» **Task objective**
Find and copy each line in the material below where the string "history" occurs.

» **Supplied data**

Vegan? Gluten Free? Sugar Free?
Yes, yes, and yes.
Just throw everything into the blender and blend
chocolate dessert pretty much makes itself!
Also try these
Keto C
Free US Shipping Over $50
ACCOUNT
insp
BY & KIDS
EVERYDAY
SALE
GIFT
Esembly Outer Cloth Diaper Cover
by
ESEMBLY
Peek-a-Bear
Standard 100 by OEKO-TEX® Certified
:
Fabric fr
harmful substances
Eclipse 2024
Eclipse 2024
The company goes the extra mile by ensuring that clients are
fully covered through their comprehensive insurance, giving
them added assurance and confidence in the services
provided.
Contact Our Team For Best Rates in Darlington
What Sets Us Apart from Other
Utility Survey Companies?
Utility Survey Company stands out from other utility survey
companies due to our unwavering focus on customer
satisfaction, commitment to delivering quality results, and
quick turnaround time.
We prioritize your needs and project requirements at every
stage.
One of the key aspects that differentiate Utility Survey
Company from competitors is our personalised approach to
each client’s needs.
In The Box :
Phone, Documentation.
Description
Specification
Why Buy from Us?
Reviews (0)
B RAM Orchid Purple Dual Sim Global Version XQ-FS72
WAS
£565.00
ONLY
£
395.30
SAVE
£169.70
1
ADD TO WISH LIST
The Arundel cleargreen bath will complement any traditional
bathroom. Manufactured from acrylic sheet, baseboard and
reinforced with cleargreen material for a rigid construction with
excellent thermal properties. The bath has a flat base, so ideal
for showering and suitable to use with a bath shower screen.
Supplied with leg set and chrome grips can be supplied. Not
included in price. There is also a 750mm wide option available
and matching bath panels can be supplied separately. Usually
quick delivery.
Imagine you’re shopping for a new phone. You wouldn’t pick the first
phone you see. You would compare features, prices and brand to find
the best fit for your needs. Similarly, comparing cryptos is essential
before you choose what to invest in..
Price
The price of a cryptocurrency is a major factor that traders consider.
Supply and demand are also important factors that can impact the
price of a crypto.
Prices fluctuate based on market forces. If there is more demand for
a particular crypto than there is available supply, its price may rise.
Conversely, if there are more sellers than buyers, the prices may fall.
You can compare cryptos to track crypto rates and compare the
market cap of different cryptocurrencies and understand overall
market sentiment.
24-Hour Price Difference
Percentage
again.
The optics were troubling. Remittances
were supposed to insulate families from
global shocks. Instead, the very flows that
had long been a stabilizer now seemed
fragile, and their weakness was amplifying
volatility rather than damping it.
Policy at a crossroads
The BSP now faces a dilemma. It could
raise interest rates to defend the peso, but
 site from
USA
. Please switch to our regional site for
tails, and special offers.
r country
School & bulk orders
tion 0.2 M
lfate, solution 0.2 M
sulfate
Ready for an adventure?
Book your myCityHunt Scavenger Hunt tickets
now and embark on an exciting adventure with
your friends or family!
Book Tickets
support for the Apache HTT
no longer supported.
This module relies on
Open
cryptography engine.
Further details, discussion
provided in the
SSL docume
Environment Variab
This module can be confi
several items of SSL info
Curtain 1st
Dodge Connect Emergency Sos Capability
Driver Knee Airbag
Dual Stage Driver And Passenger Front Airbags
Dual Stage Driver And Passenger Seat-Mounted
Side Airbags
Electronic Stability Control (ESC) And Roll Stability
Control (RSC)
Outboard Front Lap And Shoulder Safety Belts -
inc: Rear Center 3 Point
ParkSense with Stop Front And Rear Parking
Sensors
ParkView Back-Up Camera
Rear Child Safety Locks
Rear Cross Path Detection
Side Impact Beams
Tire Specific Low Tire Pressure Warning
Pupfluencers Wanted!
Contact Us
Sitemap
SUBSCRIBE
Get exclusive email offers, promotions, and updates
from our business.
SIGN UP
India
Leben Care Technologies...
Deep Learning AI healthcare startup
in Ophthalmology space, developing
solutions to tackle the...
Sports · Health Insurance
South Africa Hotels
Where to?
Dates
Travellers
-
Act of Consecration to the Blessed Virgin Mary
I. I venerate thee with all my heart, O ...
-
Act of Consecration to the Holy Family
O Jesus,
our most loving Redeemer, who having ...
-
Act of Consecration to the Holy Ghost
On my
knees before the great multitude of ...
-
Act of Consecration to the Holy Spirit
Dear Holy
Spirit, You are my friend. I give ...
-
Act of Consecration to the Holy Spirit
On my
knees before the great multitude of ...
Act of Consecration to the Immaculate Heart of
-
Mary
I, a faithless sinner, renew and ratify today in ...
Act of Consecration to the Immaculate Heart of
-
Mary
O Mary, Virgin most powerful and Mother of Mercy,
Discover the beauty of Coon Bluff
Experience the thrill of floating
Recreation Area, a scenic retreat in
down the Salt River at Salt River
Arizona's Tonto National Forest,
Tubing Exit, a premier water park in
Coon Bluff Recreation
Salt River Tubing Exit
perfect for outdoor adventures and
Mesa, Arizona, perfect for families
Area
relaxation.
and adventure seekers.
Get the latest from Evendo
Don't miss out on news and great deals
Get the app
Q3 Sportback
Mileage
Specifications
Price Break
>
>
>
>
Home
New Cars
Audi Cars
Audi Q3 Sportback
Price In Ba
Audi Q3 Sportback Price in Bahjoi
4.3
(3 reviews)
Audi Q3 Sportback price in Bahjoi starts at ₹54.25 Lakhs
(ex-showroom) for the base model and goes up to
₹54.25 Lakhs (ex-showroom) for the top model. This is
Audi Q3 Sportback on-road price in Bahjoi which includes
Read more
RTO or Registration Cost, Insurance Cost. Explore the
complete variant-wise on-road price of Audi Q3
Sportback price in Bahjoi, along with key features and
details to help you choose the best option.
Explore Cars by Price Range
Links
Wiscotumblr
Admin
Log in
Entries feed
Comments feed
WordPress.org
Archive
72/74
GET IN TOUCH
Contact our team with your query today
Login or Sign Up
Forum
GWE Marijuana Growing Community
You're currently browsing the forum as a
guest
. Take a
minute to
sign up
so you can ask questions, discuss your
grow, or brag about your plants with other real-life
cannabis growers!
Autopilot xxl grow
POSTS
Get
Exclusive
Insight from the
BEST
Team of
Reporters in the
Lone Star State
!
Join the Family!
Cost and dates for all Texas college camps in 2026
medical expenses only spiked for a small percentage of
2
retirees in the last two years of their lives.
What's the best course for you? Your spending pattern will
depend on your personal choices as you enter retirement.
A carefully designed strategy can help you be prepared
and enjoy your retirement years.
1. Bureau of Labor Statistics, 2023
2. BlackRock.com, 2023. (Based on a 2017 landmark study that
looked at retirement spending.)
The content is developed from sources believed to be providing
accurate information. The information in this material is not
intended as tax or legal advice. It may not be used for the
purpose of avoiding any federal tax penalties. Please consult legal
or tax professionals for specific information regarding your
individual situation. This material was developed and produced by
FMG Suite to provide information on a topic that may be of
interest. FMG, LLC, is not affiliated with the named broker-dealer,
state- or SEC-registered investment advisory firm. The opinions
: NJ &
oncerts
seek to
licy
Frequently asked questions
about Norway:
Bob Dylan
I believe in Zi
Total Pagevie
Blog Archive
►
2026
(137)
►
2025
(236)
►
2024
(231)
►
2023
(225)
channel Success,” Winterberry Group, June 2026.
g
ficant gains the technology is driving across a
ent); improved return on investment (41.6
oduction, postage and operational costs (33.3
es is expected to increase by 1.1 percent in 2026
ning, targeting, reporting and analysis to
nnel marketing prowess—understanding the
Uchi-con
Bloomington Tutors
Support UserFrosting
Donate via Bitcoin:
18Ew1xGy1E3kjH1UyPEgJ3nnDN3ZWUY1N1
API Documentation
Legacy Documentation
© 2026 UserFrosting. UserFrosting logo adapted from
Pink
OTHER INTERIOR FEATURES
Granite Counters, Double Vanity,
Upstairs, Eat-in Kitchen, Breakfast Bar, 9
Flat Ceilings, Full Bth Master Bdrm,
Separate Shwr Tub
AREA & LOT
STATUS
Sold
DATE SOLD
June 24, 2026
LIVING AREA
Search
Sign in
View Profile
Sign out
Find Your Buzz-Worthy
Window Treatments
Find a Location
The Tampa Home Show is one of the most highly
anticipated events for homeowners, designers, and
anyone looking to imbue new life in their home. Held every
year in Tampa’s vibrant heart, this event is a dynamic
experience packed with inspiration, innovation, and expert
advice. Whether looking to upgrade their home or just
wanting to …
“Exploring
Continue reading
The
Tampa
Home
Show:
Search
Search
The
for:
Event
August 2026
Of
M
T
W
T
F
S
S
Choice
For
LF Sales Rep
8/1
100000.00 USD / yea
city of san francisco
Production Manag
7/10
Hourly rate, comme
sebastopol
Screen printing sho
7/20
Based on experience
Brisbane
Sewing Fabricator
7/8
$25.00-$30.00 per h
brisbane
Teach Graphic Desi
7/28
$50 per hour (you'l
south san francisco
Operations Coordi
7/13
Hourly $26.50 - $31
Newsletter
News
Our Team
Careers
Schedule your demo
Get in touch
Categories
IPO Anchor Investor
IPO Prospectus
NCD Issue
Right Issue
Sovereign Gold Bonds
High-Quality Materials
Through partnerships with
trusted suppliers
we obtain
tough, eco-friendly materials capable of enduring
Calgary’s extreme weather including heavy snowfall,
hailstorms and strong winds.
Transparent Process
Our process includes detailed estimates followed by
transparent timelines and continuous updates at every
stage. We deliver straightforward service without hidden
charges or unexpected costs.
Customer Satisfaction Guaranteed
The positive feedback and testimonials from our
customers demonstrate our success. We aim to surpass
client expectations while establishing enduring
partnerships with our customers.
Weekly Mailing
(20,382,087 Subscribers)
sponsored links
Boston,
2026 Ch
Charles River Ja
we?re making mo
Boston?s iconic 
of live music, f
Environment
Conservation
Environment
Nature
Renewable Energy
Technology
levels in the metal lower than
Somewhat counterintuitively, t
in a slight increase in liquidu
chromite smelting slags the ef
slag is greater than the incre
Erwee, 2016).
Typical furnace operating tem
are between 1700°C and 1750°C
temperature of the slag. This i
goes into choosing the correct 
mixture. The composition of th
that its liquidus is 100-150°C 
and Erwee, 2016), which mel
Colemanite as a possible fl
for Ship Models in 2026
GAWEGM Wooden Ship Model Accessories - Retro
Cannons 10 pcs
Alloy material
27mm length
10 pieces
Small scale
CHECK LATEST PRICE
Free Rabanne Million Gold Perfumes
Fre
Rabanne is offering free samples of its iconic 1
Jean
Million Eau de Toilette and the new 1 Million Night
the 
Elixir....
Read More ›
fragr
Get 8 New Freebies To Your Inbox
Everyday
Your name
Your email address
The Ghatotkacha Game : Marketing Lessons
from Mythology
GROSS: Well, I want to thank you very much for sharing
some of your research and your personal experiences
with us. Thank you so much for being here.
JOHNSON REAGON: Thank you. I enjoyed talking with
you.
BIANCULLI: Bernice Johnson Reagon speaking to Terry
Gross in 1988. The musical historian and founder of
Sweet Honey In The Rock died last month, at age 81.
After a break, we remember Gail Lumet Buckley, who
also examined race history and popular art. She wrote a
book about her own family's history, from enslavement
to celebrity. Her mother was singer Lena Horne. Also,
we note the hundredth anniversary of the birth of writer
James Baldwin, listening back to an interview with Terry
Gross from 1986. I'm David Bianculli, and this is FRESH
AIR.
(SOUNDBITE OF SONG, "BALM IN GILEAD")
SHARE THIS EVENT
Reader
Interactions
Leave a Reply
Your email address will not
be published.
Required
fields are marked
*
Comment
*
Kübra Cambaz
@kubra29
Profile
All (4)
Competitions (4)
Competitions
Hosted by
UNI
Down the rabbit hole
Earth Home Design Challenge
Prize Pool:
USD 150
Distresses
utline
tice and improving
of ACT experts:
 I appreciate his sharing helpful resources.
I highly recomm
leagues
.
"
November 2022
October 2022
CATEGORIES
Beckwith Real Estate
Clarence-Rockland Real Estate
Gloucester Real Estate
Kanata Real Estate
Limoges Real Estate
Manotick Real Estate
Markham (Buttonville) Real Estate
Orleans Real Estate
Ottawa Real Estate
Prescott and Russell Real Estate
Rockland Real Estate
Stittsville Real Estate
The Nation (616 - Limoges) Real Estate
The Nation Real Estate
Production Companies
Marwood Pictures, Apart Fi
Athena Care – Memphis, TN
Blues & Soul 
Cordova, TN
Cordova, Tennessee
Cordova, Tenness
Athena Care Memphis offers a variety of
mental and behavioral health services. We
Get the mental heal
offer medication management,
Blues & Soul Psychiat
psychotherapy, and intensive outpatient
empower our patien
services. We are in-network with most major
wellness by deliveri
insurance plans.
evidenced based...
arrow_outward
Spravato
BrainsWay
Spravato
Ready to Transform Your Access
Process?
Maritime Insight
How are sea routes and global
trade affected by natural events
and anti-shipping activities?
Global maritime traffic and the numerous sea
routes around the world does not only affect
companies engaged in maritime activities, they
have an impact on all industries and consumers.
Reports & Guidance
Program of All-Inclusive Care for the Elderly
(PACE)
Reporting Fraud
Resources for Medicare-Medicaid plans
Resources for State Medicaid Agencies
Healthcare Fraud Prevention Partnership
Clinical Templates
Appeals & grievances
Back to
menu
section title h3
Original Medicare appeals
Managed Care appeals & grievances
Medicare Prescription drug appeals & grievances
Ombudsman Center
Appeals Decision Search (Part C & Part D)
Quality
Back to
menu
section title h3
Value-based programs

» **Completed task**
also examined race history and popular art. She wrote a
book about her own family's history, from enslavement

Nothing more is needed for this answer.